Antes de nada, hay que situarse en aquella época: los relojes de bolsillo definían –y tardarían unos años en ser sustituidos por los de pulsera– el estilo del hombre elegante. La lectura del tiempo en aquellos años no se regía por los mismos paradigmas actuales ni tampoco la precisión de los movimientos de cuerda manual era como hoy la entendemos. Por supuesto, pocos habían imaginado llevar el reloj en la muñeca, algo impensable y apenas concretado en alguna propuesta destinada a la mujer.

En este panorama, llegó la insólita petición del filántropo, inventor y aviador brasileño Alberto Santos-Dumont. Amigo personal de Louis Cartier, le pidió a este que le construyera un reloj que pudiera sujetarse en la muñeca. El reto tenía su sentido práctico. Necesitaba ver la hora cuando probaba sus artefactos voladores y esa era una tarea imposible cuando se estaba a bordo de uno de ellos, más preocupado por hacerlos volar.
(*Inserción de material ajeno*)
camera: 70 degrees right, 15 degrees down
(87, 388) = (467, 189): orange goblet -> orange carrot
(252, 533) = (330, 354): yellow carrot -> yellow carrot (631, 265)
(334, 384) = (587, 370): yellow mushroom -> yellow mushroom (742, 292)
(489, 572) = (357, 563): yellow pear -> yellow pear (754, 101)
Sin embargo, en aquellos cortos periodos de vuelo, el control del tiempo era algo más que necesario.

A partir de ahí, lo que entró en escena fue la capacidad de Cartier para recrear la petición en forma de reloj. Un reloj tan característico como para que haya resistido el paso del tiempo respetando los códigos iniciales del que ha sido considerado el primer reloj de pulsera. Nacido en 1904, es desde entonces uno de los iconos que definen la creatividad en la maison.

Caudal creativo


lberto Santos-Dumont, con un plano de uno de sus proyectos.

Desde su relanzamiento, el reloj Santos-Dumont se ha mantenido fiel a la elegancia que ofrecía el modelo original. En realidad, cuando hablamos del Santos de Cartier, lo estamos haciendo de un reloj que ha sido apreciado por distintas generaciones de coleccionistas, que han encontrado en su diseño de forma una serie de detalles refinados y elegantes, que respetan en todo momento los códigos emblemáticos establecidos en la colección: pureza de diseño y simetría de líneas que evocan la geometría parisina.
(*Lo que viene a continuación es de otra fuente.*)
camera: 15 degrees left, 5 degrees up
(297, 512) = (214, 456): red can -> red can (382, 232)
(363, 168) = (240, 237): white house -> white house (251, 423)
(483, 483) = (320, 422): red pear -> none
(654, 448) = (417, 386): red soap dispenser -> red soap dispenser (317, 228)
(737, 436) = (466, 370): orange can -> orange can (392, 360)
Santos-Dumont ofrece de este modo un espacio reconocible desde el que se rememora una historia que reinterpreta con sutileza la figura de un reloj que nació para aquella incipiente aviación y que el tiempo ha convertido en un ejercicio de estilo tan reconocible como exitoso. Da igual cuántas nuevas propuestas se presenten; la imagen poderosa, al tiempo que refinada, del Santos está omnipresente.

Como muestra de ello, las últimas creaciones de la línea Santos-Dumont, que juegan con unos acabados perfectos, declinados en oro rosa, amarillo o platino, y lo hacen en un tamaño extragrande (33,9 x 44,6 mm de diámetro) e incorporando en su interior el movimiento de cuerda manual 430 MC. Hay otro elemento común que les distingue, y se halla en el fondo de la caja, que ha sido grabado con la firma manuscrita en laca de Alberto Santos-Dumont.
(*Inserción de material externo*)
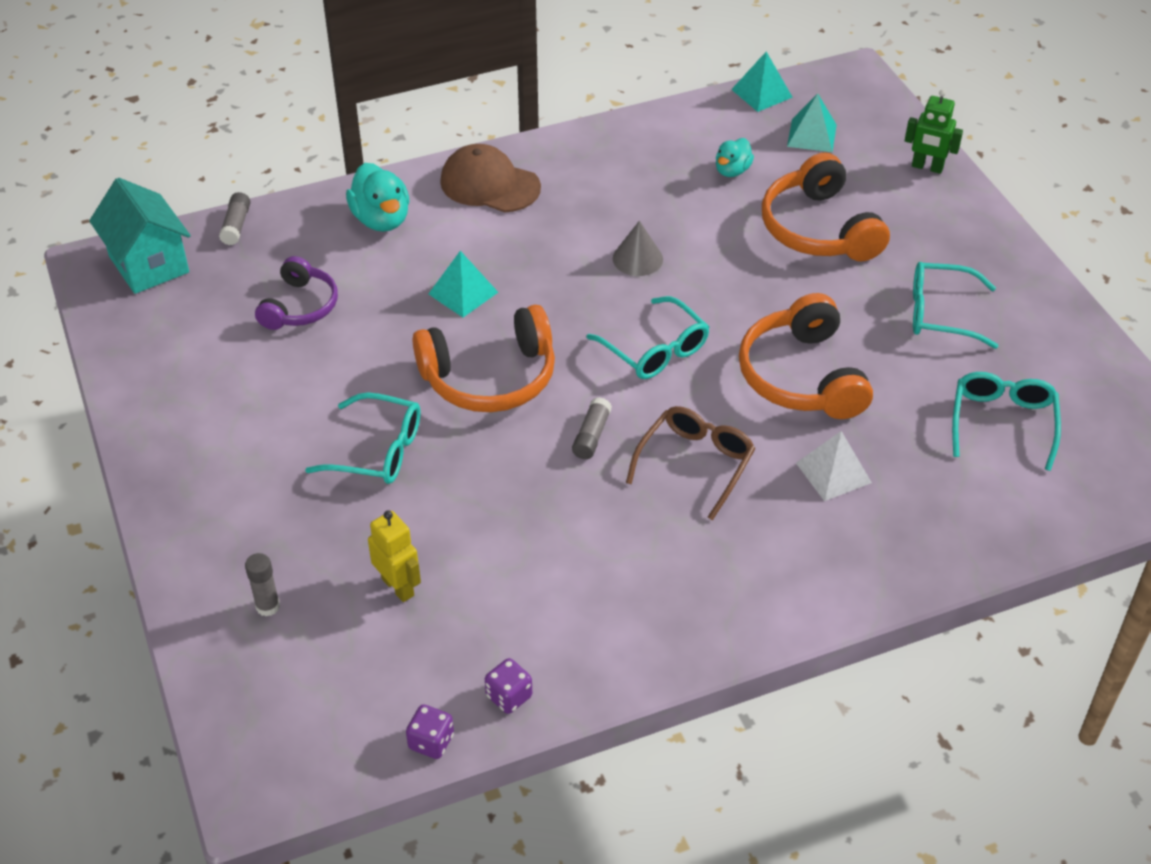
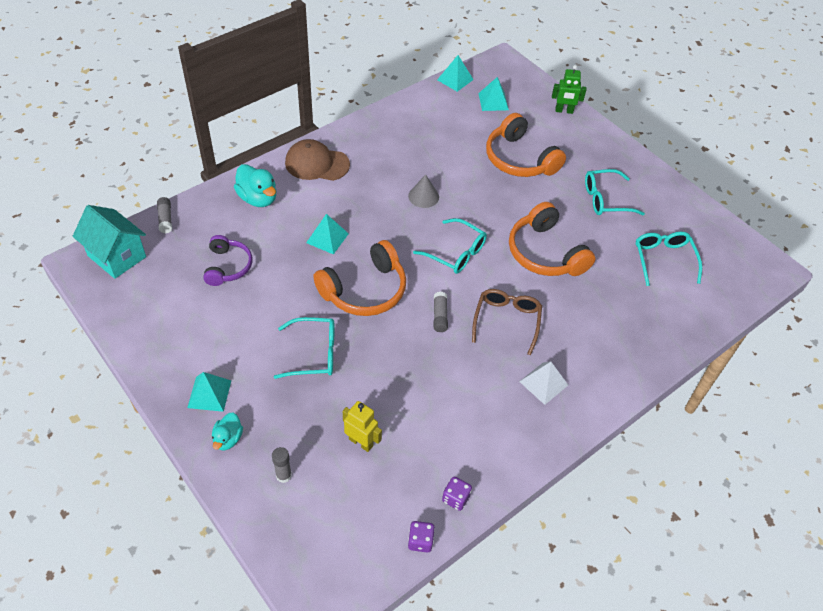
camera: 20 degrees left, 5 degrees up
(206, 474) = (209, 394): none -> turquoise pyramid
(732, 171) = (457, 131): turquoise duck -> turquoise duck (228, 439)
(833, 472) = (585, 310): white pyramid -> white pyramid (543, 383)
Además de la materia elegida, la gran aportación de estas piezas se encuentra en la esfera. Comenzando, por ejemplo, por la versión en oro amarillo, tiene una textura inspirada en la madera que evoca la estructura del avión, mientras índices y agujas apuestan por el dorado. Se acompaña de una correa de aligátor semimate de color marrón. Por su parte, la versión ejecutada en caja de oro rosa ofrece una carátula en lino que evoca las alas de los aeronaves, mientras los índices y agujas siguen la línea de color de la caja, declinados en oro rosa.

El complemento es una correa de aligátor en gris topo. La creación más impactante, sin duda, es la de platino. Limitada a 200 piezas y numerada, la esfera toma la inspiración del cobre en una suerte de recuerdo a las piezas mecánicas. Los índices plateados y las agujas rodiadas acompañan a esta creación que se ajusta a la muñeca con una pulsera de piel de aligátor marrón oscuro. La colección se completa con una versión de oro amarillo en el tamaño extragrande, y una versión de oro y acero.